— EXERCISE —
Find every line in the listing below that contains the string "vida", matching case exactly, and copy each of those lines.

— AVAILABLE DATA —
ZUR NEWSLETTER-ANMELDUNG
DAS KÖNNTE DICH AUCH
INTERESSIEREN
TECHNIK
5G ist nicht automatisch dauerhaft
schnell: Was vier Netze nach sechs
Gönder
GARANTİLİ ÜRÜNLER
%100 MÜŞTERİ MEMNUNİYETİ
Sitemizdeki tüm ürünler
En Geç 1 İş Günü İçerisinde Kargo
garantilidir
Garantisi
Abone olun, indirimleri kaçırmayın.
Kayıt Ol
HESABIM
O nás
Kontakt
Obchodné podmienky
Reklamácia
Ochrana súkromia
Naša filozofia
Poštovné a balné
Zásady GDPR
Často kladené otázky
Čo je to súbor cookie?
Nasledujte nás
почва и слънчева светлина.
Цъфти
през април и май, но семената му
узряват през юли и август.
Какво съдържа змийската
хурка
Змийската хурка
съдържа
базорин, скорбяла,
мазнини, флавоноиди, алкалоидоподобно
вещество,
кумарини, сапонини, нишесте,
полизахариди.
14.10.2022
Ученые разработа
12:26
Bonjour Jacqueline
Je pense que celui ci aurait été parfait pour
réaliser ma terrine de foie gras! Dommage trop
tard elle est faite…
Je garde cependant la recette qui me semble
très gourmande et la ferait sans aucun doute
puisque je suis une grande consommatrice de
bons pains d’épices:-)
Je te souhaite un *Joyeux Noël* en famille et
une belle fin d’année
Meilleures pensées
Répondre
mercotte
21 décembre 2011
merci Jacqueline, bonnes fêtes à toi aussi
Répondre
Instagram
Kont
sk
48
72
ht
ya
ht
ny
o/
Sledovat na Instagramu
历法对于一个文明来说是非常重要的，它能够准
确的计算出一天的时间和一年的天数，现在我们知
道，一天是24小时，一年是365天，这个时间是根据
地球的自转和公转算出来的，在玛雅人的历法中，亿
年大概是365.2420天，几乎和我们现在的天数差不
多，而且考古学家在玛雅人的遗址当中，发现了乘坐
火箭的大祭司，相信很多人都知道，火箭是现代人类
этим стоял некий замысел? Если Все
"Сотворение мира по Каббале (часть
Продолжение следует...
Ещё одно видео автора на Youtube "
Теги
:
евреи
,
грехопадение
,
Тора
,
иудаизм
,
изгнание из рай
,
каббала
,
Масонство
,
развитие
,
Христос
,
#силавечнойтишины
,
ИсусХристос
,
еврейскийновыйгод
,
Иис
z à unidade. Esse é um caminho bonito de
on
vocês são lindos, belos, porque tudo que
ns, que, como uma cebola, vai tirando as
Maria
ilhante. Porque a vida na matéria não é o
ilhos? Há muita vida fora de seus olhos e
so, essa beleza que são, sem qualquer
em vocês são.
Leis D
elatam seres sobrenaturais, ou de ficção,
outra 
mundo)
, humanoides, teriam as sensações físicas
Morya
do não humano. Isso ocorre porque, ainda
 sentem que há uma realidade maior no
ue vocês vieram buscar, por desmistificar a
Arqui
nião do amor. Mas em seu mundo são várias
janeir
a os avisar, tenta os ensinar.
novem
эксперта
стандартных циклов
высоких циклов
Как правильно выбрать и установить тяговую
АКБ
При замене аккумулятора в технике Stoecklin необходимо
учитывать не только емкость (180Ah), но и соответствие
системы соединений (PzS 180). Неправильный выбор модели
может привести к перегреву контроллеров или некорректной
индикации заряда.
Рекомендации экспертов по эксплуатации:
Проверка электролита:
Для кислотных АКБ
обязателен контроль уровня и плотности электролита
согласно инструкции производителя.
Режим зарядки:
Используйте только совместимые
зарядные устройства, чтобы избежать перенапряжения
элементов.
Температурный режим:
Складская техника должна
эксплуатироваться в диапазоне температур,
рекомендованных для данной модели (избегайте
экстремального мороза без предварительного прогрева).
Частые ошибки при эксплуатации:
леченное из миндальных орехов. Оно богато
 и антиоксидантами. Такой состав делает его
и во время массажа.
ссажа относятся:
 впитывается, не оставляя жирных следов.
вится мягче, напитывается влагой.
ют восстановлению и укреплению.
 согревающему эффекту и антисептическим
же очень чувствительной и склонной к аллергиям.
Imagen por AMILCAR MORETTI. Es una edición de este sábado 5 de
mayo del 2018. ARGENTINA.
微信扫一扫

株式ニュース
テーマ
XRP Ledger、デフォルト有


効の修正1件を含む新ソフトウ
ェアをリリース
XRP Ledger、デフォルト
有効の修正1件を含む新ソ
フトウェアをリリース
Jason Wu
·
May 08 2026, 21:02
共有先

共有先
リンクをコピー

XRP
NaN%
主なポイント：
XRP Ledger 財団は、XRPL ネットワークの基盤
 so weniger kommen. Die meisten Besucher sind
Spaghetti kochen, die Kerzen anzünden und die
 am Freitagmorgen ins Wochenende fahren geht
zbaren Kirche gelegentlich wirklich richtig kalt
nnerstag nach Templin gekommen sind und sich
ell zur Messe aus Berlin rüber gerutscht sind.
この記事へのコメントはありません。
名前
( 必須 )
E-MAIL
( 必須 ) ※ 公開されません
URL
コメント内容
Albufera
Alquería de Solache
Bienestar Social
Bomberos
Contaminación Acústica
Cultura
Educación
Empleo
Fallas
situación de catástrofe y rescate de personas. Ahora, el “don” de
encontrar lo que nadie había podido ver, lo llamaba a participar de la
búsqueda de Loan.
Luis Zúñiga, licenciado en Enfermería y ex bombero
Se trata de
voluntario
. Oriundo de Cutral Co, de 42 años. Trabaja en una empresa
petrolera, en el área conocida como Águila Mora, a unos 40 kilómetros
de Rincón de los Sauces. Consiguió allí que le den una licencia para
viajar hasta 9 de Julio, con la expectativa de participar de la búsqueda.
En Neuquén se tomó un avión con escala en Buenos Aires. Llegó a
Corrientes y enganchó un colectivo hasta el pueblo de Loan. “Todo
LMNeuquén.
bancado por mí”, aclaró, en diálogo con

— EXERCISE RESULT —
ilhante. Porque a vida na matéria não é o
ilhos? Há muita vida fora de seus olhos e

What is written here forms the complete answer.